• YOUR OBJECTIVE:
In the entries below, find the line containing "PFS 可确保在用于通过 VPN" and the line containing "一旦我们在 Oxford IPCop". Copy those two lines and everything between them exactly, and only that.

• INFORMATION SUPPLIED:
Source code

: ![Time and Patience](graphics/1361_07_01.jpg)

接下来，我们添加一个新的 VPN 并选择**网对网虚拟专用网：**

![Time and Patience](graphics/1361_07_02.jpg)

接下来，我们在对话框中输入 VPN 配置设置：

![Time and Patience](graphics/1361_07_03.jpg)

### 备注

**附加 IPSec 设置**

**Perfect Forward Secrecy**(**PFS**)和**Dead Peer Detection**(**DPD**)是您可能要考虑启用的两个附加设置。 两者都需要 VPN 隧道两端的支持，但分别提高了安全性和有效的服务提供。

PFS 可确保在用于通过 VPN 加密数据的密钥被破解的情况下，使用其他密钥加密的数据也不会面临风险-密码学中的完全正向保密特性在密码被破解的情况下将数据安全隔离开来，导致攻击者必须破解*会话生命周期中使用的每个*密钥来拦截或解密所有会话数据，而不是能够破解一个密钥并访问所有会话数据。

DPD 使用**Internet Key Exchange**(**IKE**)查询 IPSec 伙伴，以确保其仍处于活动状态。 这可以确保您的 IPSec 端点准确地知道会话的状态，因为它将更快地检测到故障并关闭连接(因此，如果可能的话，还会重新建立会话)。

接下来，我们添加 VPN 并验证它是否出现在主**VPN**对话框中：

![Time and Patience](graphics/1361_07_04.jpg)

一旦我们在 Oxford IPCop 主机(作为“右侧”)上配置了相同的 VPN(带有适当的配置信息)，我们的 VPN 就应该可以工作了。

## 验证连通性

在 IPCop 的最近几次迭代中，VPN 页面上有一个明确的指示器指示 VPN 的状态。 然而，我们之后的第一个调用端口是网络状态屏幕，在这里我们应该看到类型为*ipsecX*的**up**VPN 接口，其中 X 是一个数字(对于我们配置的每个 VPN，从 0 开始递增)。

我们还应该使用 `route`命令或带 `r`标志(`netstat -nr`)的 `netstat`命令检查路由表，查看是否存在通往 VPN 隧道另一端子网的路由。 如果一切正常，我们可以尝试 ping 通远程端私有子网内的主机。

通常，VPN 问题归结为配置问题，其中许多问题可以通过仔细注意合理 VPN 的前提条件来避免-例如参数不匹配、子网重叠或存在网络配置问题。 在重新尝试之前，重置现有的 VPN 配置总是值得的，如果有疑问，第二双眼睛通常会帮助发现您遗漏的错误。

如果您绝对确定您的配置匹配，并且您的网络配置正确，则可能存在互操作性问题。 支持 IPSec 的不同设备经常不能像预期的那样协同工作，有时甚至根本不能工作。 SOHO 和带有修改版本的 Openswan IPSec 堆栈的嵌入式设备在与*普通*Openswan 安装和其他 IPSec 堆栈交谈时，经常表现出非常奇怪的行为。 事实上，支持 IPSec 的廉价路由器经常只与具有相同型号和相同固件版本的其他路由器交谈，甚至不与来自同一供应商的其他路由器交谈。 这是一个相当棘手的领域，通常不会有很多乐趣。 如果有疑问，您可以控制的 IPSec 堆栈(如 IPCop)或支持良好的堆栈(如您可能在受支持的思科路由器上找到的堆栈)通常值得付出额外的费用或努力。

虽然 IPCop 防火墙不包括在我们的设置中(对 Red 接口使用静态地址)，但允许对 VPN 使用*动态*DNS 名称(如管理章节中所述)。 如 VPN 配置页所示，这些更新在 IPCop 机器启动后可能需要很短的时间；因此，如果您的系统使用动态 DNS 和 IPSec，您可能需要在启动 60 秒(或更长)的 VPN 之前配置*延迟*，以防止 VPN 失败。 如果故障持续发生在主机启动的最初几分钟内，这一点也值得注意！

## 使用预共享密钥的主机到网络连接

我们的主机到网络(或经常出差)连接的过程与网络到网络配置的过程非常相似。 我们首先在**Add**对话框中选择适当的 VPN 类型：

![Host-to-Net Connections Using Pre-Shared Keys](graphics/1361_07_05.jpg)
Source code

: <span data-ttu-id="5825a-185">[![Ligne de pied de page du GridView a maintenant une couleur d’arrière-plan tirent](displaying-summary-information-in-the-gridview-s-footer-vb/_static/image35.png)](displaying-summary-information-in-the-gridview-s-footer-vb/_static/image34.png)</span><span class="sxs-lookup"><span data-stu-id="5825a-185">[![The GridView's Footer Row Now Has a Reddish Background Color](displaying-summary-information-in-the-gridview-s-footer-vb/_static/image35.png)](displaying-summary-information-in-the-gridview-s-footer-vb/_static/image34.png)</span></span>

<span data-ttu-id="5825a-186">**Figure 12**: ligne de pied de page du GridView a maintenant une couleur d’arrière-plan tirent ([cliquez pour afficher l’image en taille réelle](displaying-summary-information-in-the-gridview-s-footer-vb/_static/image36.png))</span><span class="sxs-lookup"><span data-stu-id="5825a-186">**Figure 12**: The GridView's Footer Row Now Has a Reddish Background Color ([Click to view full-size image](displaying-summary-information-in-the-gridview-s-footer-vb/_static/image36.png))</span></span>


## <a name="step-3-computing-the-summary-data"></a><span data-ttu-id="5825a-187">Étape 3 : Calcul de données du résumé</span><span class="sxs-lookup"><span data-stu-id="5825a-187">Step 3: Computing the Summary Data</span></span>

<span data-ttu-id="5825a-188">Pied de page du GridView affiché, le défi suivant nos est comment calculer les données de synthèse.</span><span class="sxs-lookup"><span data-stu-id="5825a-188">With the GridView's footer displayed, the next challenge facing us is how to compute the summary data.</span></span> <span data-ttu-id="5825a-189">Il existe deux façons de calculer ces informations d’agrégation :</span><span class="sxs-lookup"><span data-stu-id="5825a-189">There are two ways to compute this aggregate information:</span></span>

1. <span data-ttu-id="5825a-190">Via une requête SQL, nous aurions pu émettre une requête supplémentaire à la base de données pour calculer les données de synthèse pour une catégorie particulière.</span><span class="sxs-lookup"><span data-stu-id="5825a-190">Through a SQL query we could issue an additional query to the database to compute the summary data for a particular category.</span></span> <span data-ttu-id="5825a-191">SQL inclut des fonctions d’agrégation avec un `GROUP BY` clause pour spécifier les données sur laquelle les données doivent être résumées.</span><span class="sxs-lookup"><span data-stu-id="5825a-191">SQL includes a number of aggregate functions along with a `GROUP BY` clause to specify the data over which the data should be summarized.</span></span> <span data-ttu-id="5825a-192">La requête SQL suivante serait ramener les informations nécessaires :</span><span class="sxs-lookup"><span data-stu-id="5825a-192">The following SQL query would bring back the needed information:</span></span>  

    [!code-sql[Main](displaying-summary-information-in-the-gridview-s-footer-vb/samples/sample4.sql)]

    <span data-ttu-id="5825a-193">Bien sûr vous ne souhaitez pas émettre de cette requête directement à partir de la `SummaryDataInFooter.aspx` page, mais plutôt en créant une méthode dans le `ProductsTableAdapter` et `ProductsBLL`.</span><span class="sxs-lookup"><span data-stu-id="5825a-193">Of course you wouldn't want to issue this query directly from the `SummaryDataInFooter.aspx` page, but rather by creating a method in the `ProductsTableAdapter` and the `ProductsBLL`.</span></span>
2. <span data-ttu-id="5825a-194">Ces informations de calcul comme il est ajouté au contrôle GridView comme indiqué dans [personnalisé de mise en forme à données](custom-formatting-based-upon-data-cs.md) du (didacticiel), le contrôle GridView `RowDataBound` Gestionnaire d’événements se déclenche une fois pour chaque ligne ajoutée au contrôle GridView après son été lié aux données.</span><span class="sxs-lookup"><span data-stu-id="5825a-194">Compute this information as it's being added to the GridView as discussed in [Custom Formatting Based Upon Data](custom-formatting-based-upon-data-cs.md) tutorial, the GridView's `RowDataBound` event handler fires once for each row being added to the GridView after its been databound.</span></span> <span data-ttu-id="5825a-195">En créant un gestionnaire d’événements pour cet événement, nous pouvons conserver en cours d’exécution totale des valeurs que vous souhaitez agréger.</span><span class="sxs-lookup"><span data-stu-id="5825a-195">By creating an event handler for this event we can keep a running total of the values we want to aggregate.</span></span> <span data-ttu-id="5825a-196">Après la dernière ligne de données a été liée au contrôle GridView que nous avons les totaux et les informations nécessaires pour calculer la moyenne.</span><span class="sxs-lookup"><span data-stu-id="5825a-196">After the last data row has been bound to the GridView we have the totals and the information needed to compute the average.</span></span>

• EXERCISE RESULT:
PFS 可确保在用于通过 VPN 加密数据的密钥被破解的情况下，使用其他密钥加密的数据也不会面临风险-密码学中的完全正向保密特性在密码被破解的情况下将数据安全隔离开来，导致攻击者必须破解*会话生命周期中使用的每个*密钥来拦截或解密所有会话数据，而不是能够破解一个密钥并访问所有会话数据。

DPD 使用**Internet Key Exchange**(**IKE**)查询 IPSec 伙伴，以确保其仍处于活动状态。 这可以确保您的 IPSec 端点准确地知道会话的状态，因为它将更快地检测到故障并关闭连接(因此，如果可能的话，还会重新建立会话)。

接下来，我们添加 VPN 并验证它是否出现在主**VPN**对话框中：

![Time and Patience](graphics/1361_07_04.jpg)

一旦我们在 Oxford IPCop 主机(作为“右侧”)上配置了相同的 VPN(带有适当的配置信息)，我们的 VPN 就应该可以工作了。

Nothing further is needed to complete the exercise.